試しにRotation Axisを変更してみると、
回転角が変わりました。
地図のピン
「One Grab Translate Transformer」の設定でxyzの指定が出来ます。
yの最大最小が同じ値のため平面をすべるように移動します。ここのチェックを外すと上下にも移動できます。
キューブ
キューブ類には「Two Grab Free Transformer」があります。
ここでMinとMaxの大きさが設定できるようです。
人形
人形はハンドトラッキングでつかむと手が消える仕様です。
「HandGrabInteractable」に「Shoudl Hide Hand Grab」コンポーネントがありました。これを消すと手が見えるようになります。
HnadPoseの検知
「Poses」内にそれぞれの設定がありました。
上から順にWrapper→Selector→StateGroup→形と回転のActiveStateの登録と処理の連鎖がある感じです。

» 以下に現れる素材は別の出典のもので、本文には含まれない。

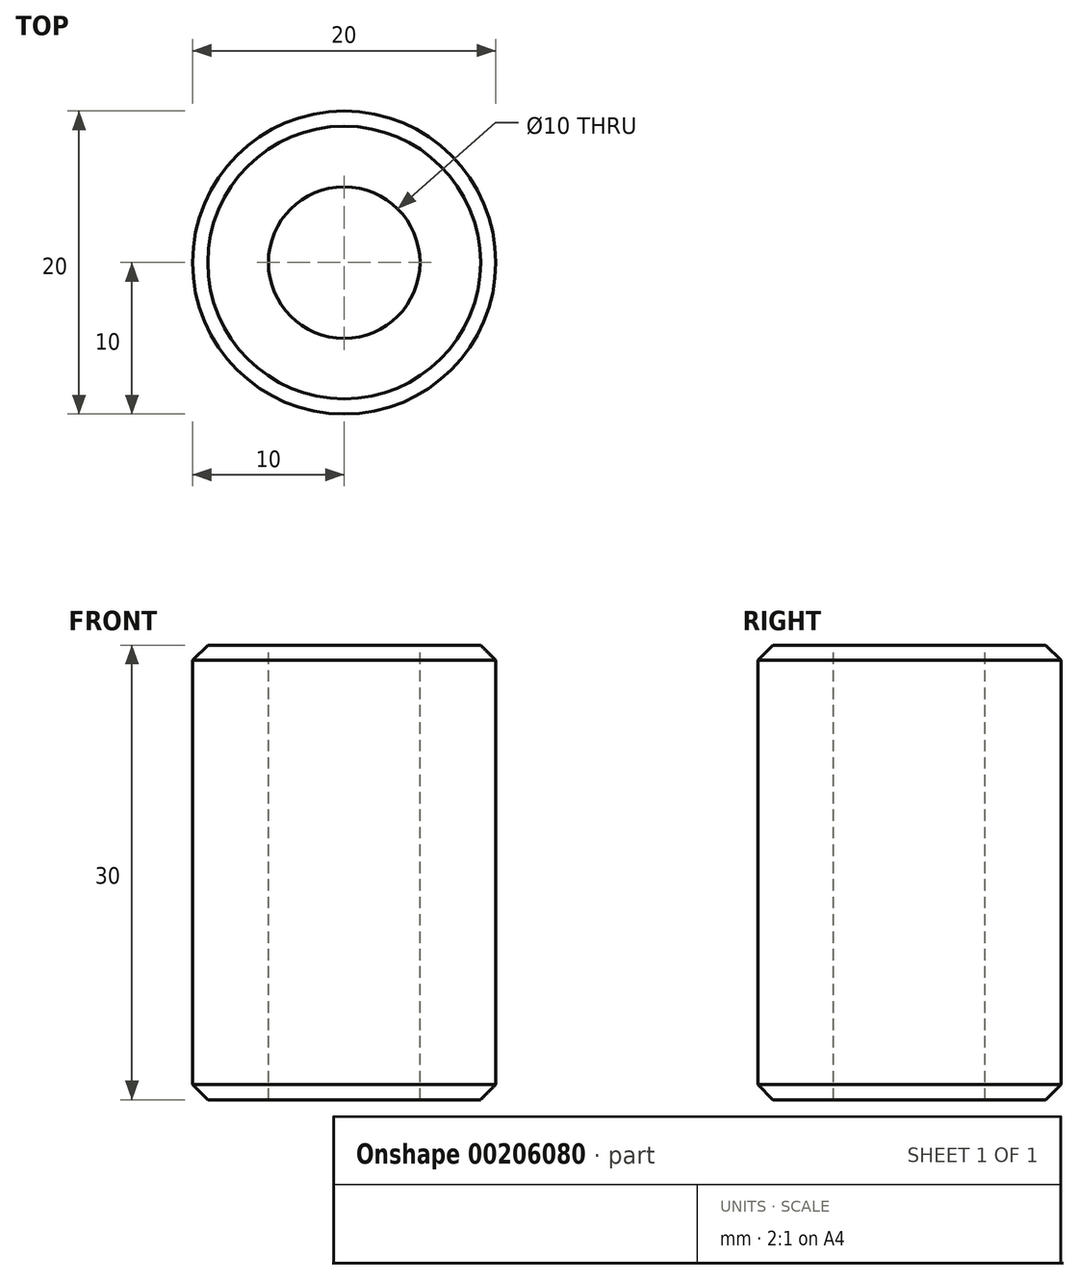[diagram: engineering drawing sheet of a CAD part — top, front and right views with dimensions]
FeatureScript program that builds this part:
annotation { "Feature Type Name" : "Feature", "Feature Type Description" : "" }
export const myFeature = defineFeature(function(context is Context, id is Id, definition is map)
    precondition{}
    {
        {
            var Q0;
            Q0=qCreatedBy(makeId("Top.planeOp"),FACE);
            var sketch = newSketch(context, id + "F0", { "sketchPlane" : qUnion([Q0])});
            skCircle(sketch, "E0", {"center": v(0, 0) * mm, "radius": 10 * mm});
            skSolve(sketch);
        }
        {
            var Q0;
            Q0 = qSketchRegion(id + "F0", true);
            extrude(context, id + "F1", {"entities" : qUnion([Q0]), "depth" : 30 * mm});
        }
        {
            var Q0;
            Q0=qCreatedBy(makeId("Top.planeOp"),FACE);
            var sketch = newSketch(context, id + "F2", { "sketchPlane" : qUnion([Q0])});
            skPoint(sketch, "E1", {"position": v(0, 0) * mm});
            skSolve(sketch);
        }
        {
            var Q0;
            Q0=sQuery(id+"F2.wireOp",VERTEX,"E1");
            var Q1;
            Q1=makeQuery(id+"F1.opExtrude","SWEPT_BODY",BODY,{"disambiguationData":[OSD([sQuery(id+"F0.wireOp",EDGE,"E0")])]});
            hole(context, id + "F3", {"style" : HoleStyle.SIMPLE, "endStyle" : HoleEndStyle.THROUGH, "oppositeDirection" : true, "holeDiameter" : 10 * mm, "locations" : qUnion([Q0]), "scope" : qUnion([Q1]), "isTappedThrough" : true});
        }
        {
            var Q0;
            Q0=makeQuery(id+"F1.opExtrude","SWEPT_FACE",FACE,{"disambiguationData":[OSD([sQuery(id+"F0.wireOp",EDGE,"E0")])]});
            var Q1;
            Q1=makeQuery(id+"F3.hole-0.boolean.opBoolean","COPY",FACE,{"derivedFrom":makeQuery(id+"F3.hole-0.opRevolve","SWEPT_FACE",FACE,{"disambiguationData":[OSD([sQuery(id+"F3.hole-0.sketch.wireOp",EDGE,"core_line_2")])]})});
            chamfer(context, id + "F4", {"entities" : qUnion([Q0, Q1]), "width" : 1 * mm, "tangentPropagation" : true});
        }
    });
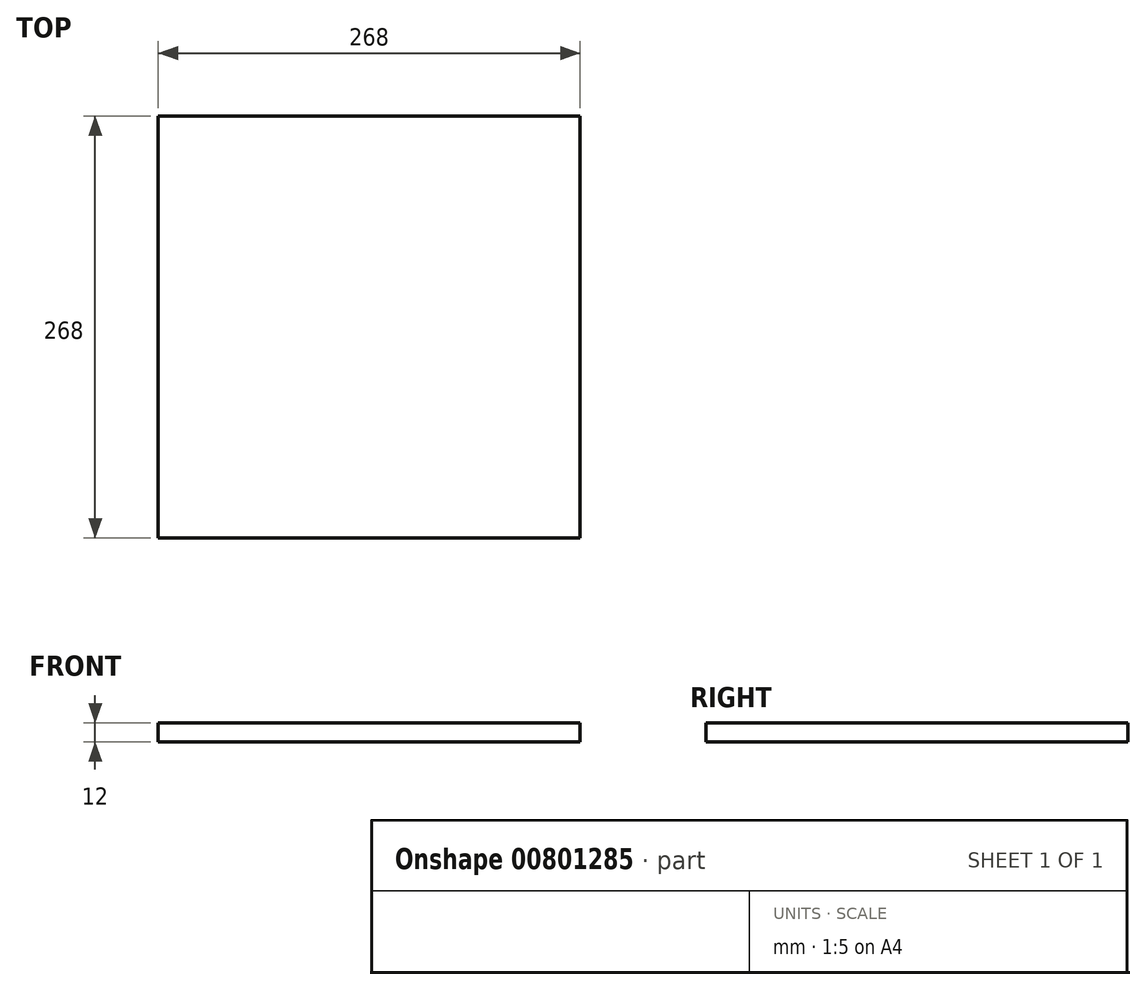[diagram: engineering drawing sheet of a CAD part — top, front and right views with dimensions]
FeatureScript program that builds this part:
annotation { "Feature Type Name" : "Feature", "Feature Type Description" : "" }
export const myFeature = defineFeature(function(context is Context, id is Id, definition is map)
    precondition{}
    {
        {
            var Q0;
            Q0=qCreatedBy(makeId("Top.planeOp"),FACE);
            var sketch = newSketch(context, id + "F0", { "sketchPlane" : qUnion([Q0])});
            skLineSegment(sketch, "E0.bottom", {"start": v(-134, -134) * mm, "end": v(134, -134) * mm});
            skLineSegment(sketch, "E0.top", {"start": v(-134, 134) * mm, "end": v(134, 134) * mm});
            skLineSegment(sketch, "E0.left", {"start": v(-134, -134) * mm, "end": v(-134, 134) * mm});
            skLineSegment(sketch, "E0.right", {"start": v(134, -134) * mm, "end": v(134, 134) * mm});
            skPoint(sketch, "E0.middle", {"position": v(0, 0) * mm});
            skSolve(sketch);
        }
        {
            var Q0;
            Q0=makeQuery(id+"F0.imprint","IMPRINT",FACE,{"disambiguationData":[TD([[makeQuery(id+"F0.imprint","IMPRINT",EDGE,{"derivedFrom":sQuery(id+"F0.wireOp",EDGE,"E0.bottom")}),1.0]])]});
            extrude(context, id + "F1", {"entities" : qUnion([Q0]), "depth" : 12 * mm, "offsetDistance" : 25 * mm});
        }
    });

言い方を変えると、ActiveStateで登録した形の手があれば最終的にWrapperで登録したスクリプトが発火するようです。
個人的に面白かったのが、Thumbs UpとThumbs Downの登録の仕方です。手の形としては両方とも「Thumbs Up」なんですが、「Transform Recognizer Active State」で上向きか下向きかだけ変わっています。(Thumbs Upは指が閉じていることも条件なようですが)
また、反応できるのは片手ずつのようなので、両手とも反応させたい場合は左右とも作成して登録する必要があります。
ちなみに、手の形の登録は各指が開いているか閉じているかなどの設定項目があるようです。
タッチリミッター
「Poke Examples」を見ていきます。
実際やると分かるんですが、めっちゃ頑張って指をつかないと手のモデルが中々ボタンを貫通してくれません。圧倒的「押してる」感。これはすごい。
中を見てみると、大体「Poke Interactive」が何とかしてくれるようです。
おそらくMaxDistanceがボタンの深さで、EnterHoverDistanceが手を認識する距離のようです。
EnterHoverDistanceがMaxDistanceよりも長いと手をかざすだけでボタンが光るなどの演出が可能です。
ReleaseDistanceはどれくらい指を押すと突き抜けるかの値です。これが大きいと頑張っても指が突き抜けず、凄い抵抗があるように錯覚します。(ボタンが重いというよりはラップとかに指を突き立てている感じ)
まとめ
今回、全くコードを見ていません。
ノーコードでここまで出来るのが驚きです。とはいえやれることが多い+関連スクリプトの数が多すぎるので、Prefabを改造して作るのが一般的な流れになるでしょう。
対応がOculusのみという欠点はあるものの、Metaが継続的に開発しているUI部分の成果をそのまま使えるのでとても良い機能群だと思います。